The MCP TanStack Example server demonstrates how to expose a Model Context Protocol (MCP) endpoint that integrates seamlessly with the popular TanStack ecosystem. By running a lightweight Node.js application, developers can quickly spin up an MCP server that serves as a bridge between AI assistants—such as Claude—and the rich tooling and data sources provided by TanStack. This setup eliminates the need for custom adapters or manual API plumbing, allowing AI assistants to invoke TanStack utilities directly through MCP commands.

The core problem this server solves is the friction developers face when connecting AI assistants to existing JavaScript/TypeScript tooling. Traditional approaches require writing bespoke HTTP handlers, managing authentication, and translating between the assistant’s expectations and the tool’s API. MCP TanStack Example abstracts all of that complexity behind a single, well‑defined endpoint (). The server listens for SSE (Server‑Sent Events) streams, interprets MCP requests, and dispatches them to TanStack functions. This means an AI assistant can issue a command like and immediately interact with TanStack’s powerful data fetching, caching, or state‑management capabilities without any additional boilerplate.

Key features of this MCP server include:

  • Zero‑configuration transport: Built on top of Vercel’s proven MCP adapter, the server uses the same transport layer that powers production deployments. This guarantees consistent behavior across local development and cloud hosting.
  • Command‑based invocation: The server accepts simple command strings () that can be embedded directly in AI prompts. This keeps the interaction surface minimal and intuitive for end users.
  • SSE‑driven streaming: By leveraging Server‑Sent Events, the server can stream incremental responses back to the AI assistant. This is especially useful for long‑running data queries or continuous updates from TanStack’s observables.
  • TypeScript friendliness: The example is written in TypeScript, ensuring type safety and IDE support for developers accustomed to the TanStack stack.

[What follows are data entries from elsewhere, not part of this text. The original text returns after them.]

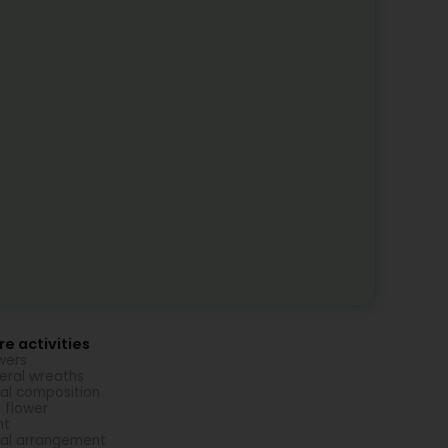
e activities
wers
eral wreaths
ral composition
 flower
nt
ral arrangement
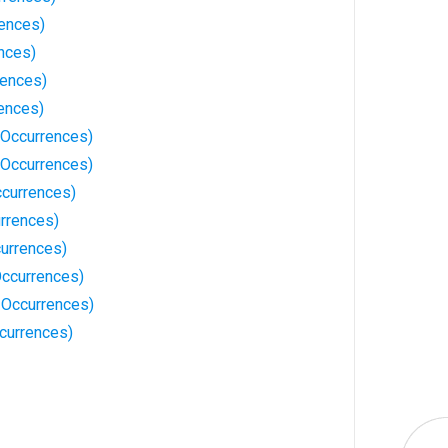
rences)
nces)
rences)
rences)
Occurrences)
Occurrences)
currences)
rrences)
urrences)
ccurrences)
 Occurrences)
currences)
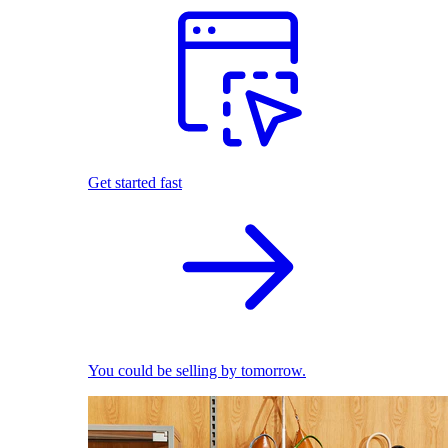
Get started fast
You could be selling by tomorrow.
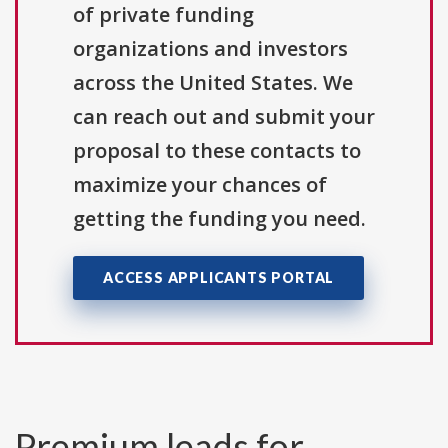
of private funding
organizations and investors
across the United States. We
can reach out and submit your
proposal to these contacts to
maximize your chances of
getting the funding you need.
ACCESS APPLICANTS PORTAL
Premium leads for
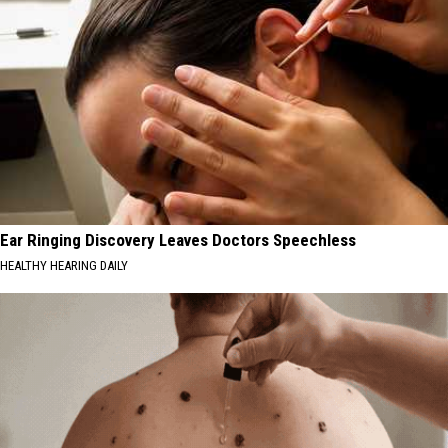
Ear Ringing Discovery Leaves Doctors Speechless
HEALTHY HEARING DAILY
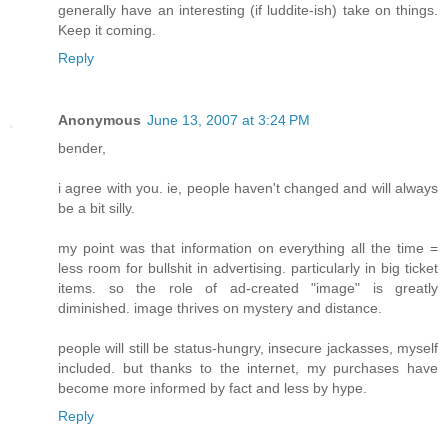
generally have an interesting (if luddite-ish) take on things.
Keep it coming.
Reply
Anonymous
June 13, 2007 at 3:24 PM
bender,
i agree with you. ie, people haven't changed and will always
be a bit silly.
my point was that information on everything all the time =
less room for bullshit in advertising. particularly in big ticket
items. so the role of ad-created "image" is greatly
diminished. image thrives on mystery and distance.
people will still be status-hungry, insecure jackasses, myself
included. but thanks to the internet, my purchases have
become more informed by fact and less by hype.
Reply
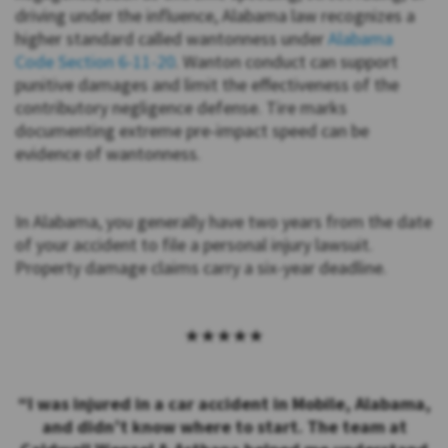
driving under the influence, Alabama law recognizes a
higher standard called wantonness under
Alabama
Code Section 6-11-20
. Wanton conduct can support
punitive damages and limit the effectiveness of the
contributory negligence defense. Tire marks
documenting extreme pre-impact speed can be
evidence of wantonness.
In Alabama, you generally have two years from the date
of your accident to file a personal injury lawsuit.
Property damage claims carry a six-year deadline.
★★★★★
“I was injured in a car accident in Mobile, Alabama,
and didn’t know where to start. The team at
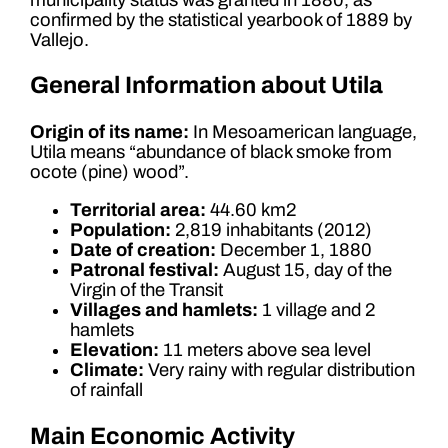
confirmed by the statistical yearbook of 1889 by
Vallejo.
General Information about Utila
Origin of its name:
In Mesoamerican language,
Utila means “abundance of black smoke from
ocote (pine) wood”.
Territorial area:
44.60 km2
Population:
2,819 inhabitants (2012)
Date of creation:
December 1, 1880
Patronal festival:
August 15, day of the
Virgin of the Transit
Villages and hamlets:
1 village and 2
hamlets
Elevation:
11 meters above sea level
Climate:
Very rainy with regular distribution
of rainfall
Main Economic Activity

Typical use cases include:

  • Data‑driven AI assistants: A Claude instance can fetch live data from a TanStack query, cache results, and present them in natural language responses.
  • Real‑time collaboration tools: Integrate TanStack’s state management to keep AI‑generated UI components in sync with user actions.
  • Rapid prototyping: Quickly expose custom TanStack utilities to an AI assistant for testing or demonstration purposes without building a full REST API.

By embedding MCP TanStack Example into your development workflow, you gain a plug‑and‑play bridge that turns any TanStack tool into an AI‑friendly endpoint. The result is a smoother, more productive collaboration between human developers and AI assistants, unlocking new possibilities for intelligent tooling and automated workflows.